Die Immobilienwirtschaft selbst leidet ebenfalls. Für die Baubranche sind die hohen Bauzinsen eine immense Belastung – und nur eine Zutat in einem gefährlichen Cocktail. Die Baukosten sind deutlich gestiegen. Und die Bundesregierung sorgte obendrauf unter anderem mit dem Heizungsgesetz für Verunsicherung. Die Investoren halten sich zurück.

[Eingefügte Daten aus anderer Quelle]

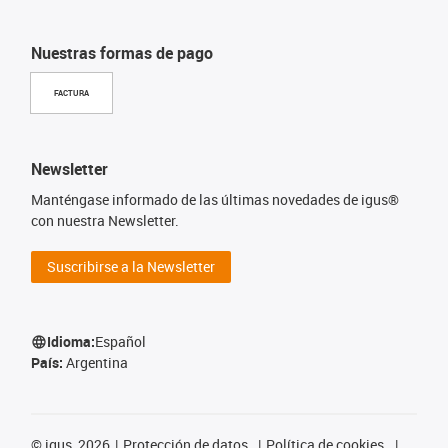
Nuestras formas de pago
FACTURA
Newsletter
Manténgase informado de las últimas novedades de igus®
con nuestra Newsletter.
Suscribirse a la Newsletter
Idioma:
Español
País:
Argentina
©
igus, 2026
Protección de datos
Política de cookies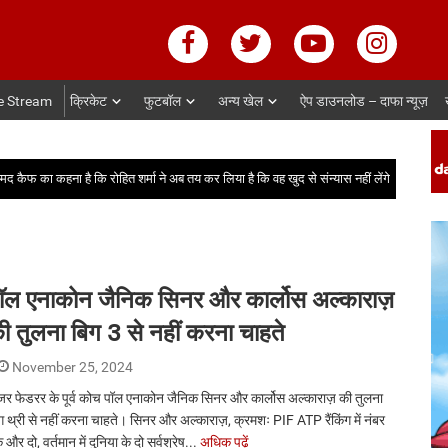
e Stream
क्रिकेट
फुटबॉल
अन्य खेल
ऐप डाउनलोड – दाफा न्यूज़
कि रोहित शर्मा ने अब तय कर लिया है कि वह खुद से संन्यास नहीं लेंगे
रिटायरमेंट के ब
ॉल एनाकोन जैनिक सिनर और कार्लोस अल्काराज़
ी तुलना बिग 3 से नहीं करना चाहते
November 25, 2024
जर फेडरर के पूर्व कोच पॉल एनाकोन जैनिक सिनर और कार्लोस अल्काराज़ की तुलना
ग थ्री से नहीं करना चाहते। सिनर और अल्काराज़, क्रमशः PIF ATP रैंकिंग में नंबर
 और दो, वर्तमान में दुनिया के दो सर्वश्रेष...
अधिक पढ़ें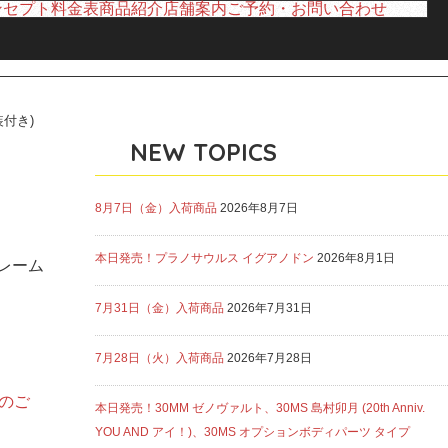
ンセプト
料金表
商品紹介
店舗案内
ご予約・お問い合わせ
装付き)
NEW TOPICS
8月7日（金）入荷商品
2026年8月7日
本日発売！プラノサウルス イグアノドン
2026年8月1日
フレーム
7月31日（金）入荷商品
2026年7月31日
7月28日（火）入荷商品
2026年7月28日
」のご
本日発売！30MM ゼノヴァルト、30MS 島村卯月 (20th Anniv.
YOU AND アイ！)、30MS オプションボディパーツ タイプ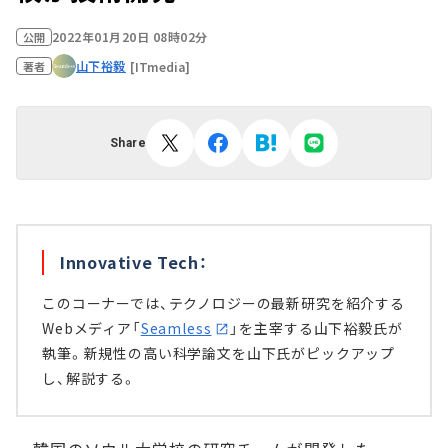
2022年01月20日 08時02分
公開
山下裕毅
[ITmedia]
著者
Share
Innovative Tech：
このコーナーでは、テクノロジーの最新研究を紹介する
Webメディア「
Seamless
」を主宰する山下裕毅氏が
執筆。新規性の高い科学論文を山下氏がピックアップ
し、解説する。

Pläne für Projekte bleiben derzeit, so ist es zu vernehmen, in den Schubladen. Im Moment laufen die Geschäfte zwar noch, die Kräne auf den Baustellen drehen sich. Das ist jedoch trügerisch. Im Neubau kommt wenig nach.
Der Vorstandsvorsitzende des Landesverbands Freier Immobilien- und Wohnungsunternehmen für Niedersachsen und Bremen sorgt diese Entwicklung. „Wenn der Wohnungsbau trotz steigenden Bedarfs weiter einbricht, werden die Mieten noch stärker steigen und viele Arbeitsplätze verloren gehen. Vom Baggerfahrer bis zum Maler, die gesamte Wertschöpfungskette im Wohnungsbau ist betroffen“, so Dirk Streicher unlängst.
Der EZB bleibt nicht viel übrig. An ihrem Kurs muss sie schon deshalb festhalten, weil die Teuerungen kein kurzfristiges Phänomen sein dürften. Der Fachkräftemangel treibt die Löhne hoch, die Energiekosten dürften auf einem höheren Niveau bleiben. Und außerdem müssen die Unternehmen weiter in die Zukunft investieren. Money for nothing? Geschenktes Geld? Das scheint vorerst vorbei zu sein.